#### [What to produce]
Each entry below should be returned exactly as is, with the pictures removed.

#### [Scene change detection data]
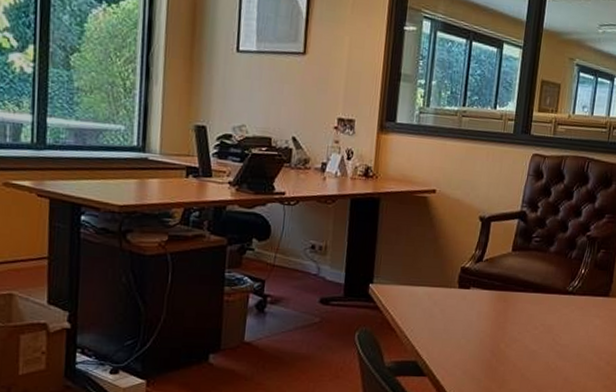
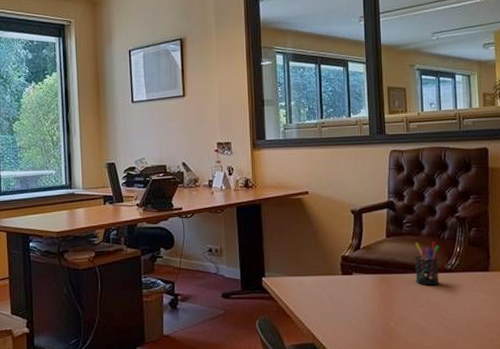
pen holder: none [534,259,565,308] -> present [415,241,440,286]

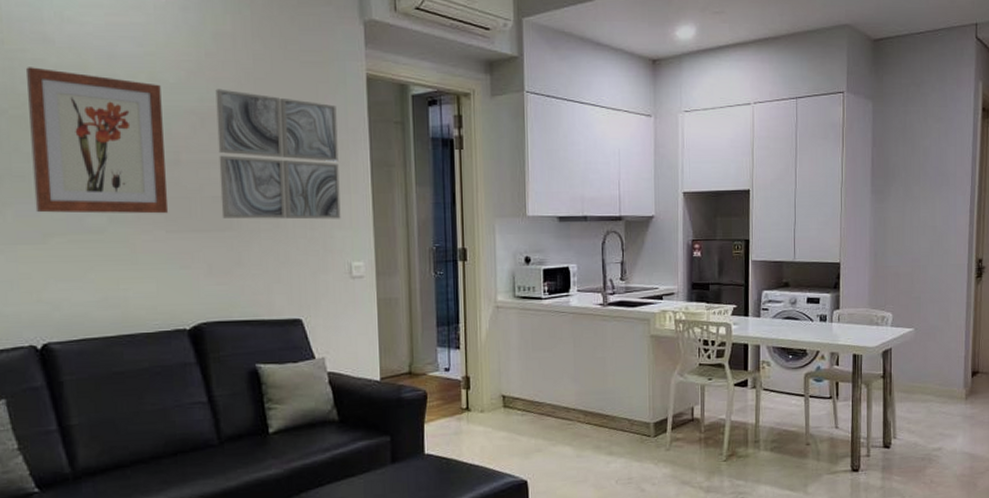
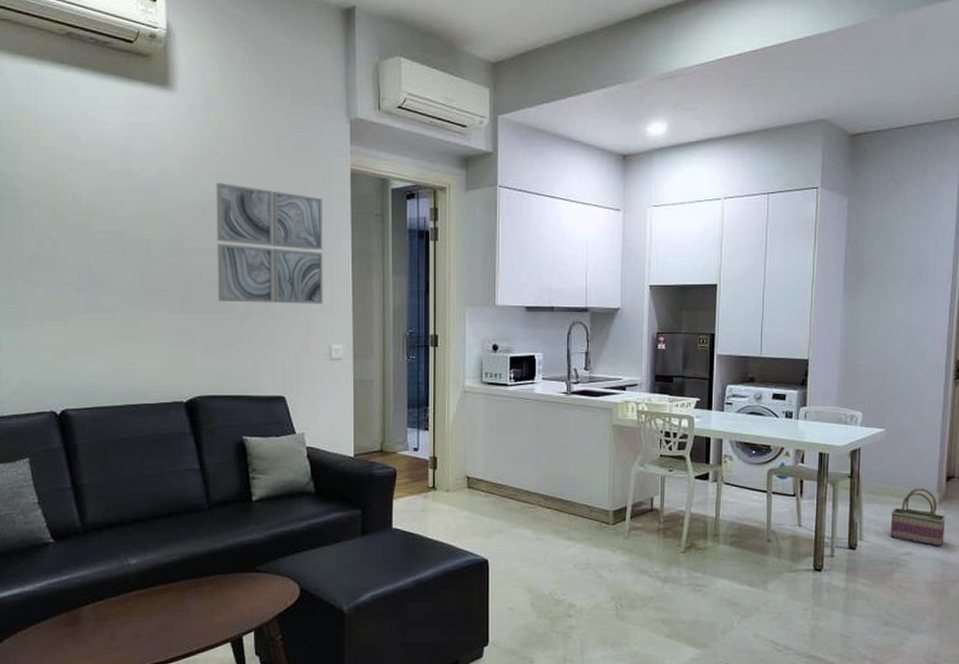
wall art: present [25,67,169,214] -> none [55,162,172,296]
basket: none [921,385,972,441] -> present [890,489,946,547]

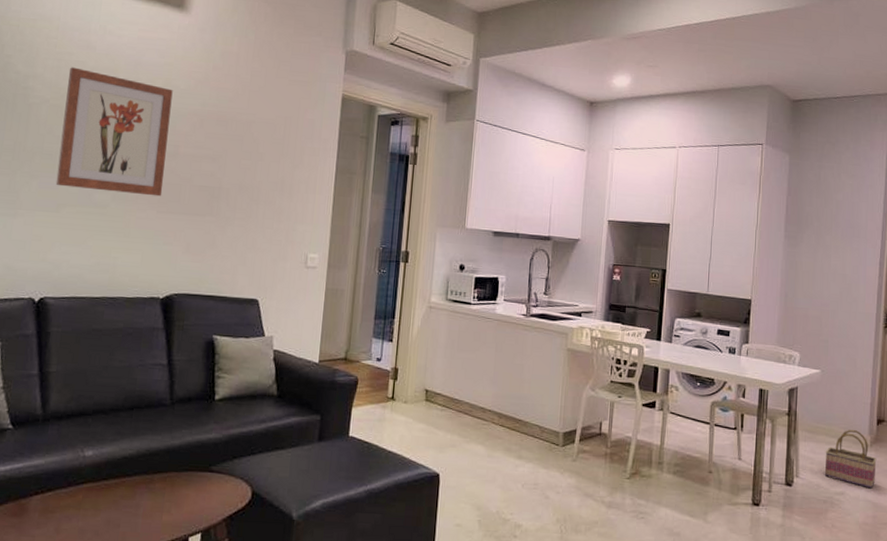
wall art: none [55,162,172,296] -> present [55,67,173,197]
wall art: present [216,182,323,304] -> none [205,96,314,215]

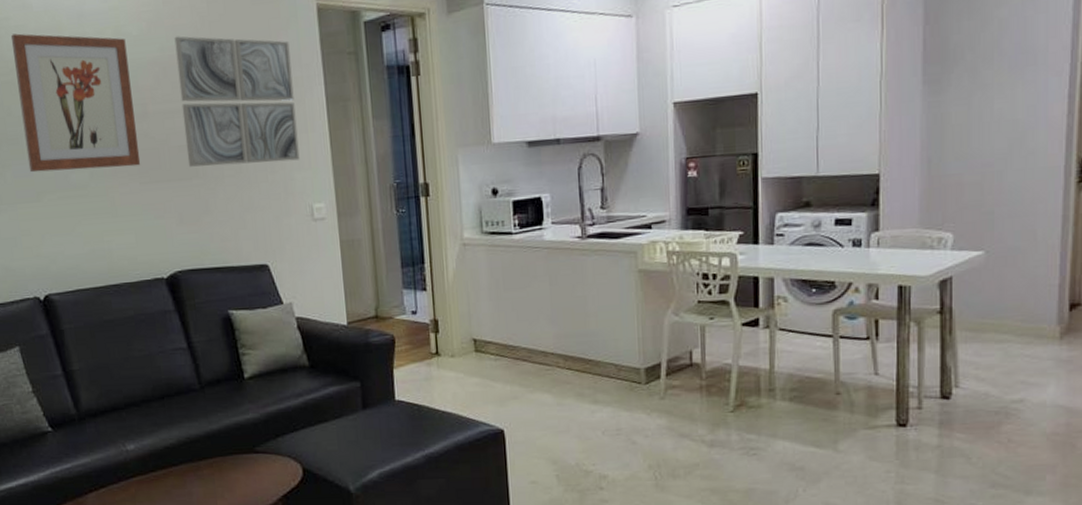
wall art: none [205,96,314,215] -> present [174,36,300,167]
basket: present [824,430,877,489] -> none [995,321,1070,391]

#### [Task solution]
pen holder: none [534,259,565,308] -> present [415,241,440,286]

wall art: present [25,67,169,214] -> none [55,162,172,296]
basket: none [921,385,972,441] -> present [890,489,946,547]

wall art: none [55,162,172,296] -> present [55,67,173,197]
wall art: present [216,182,323,304] -> none [205,96,314,215]

wall art: none [205,96,314,215] -> present [174,36,300,167]
basket: present [824,430,877,489] -> none [995,321,1070,391]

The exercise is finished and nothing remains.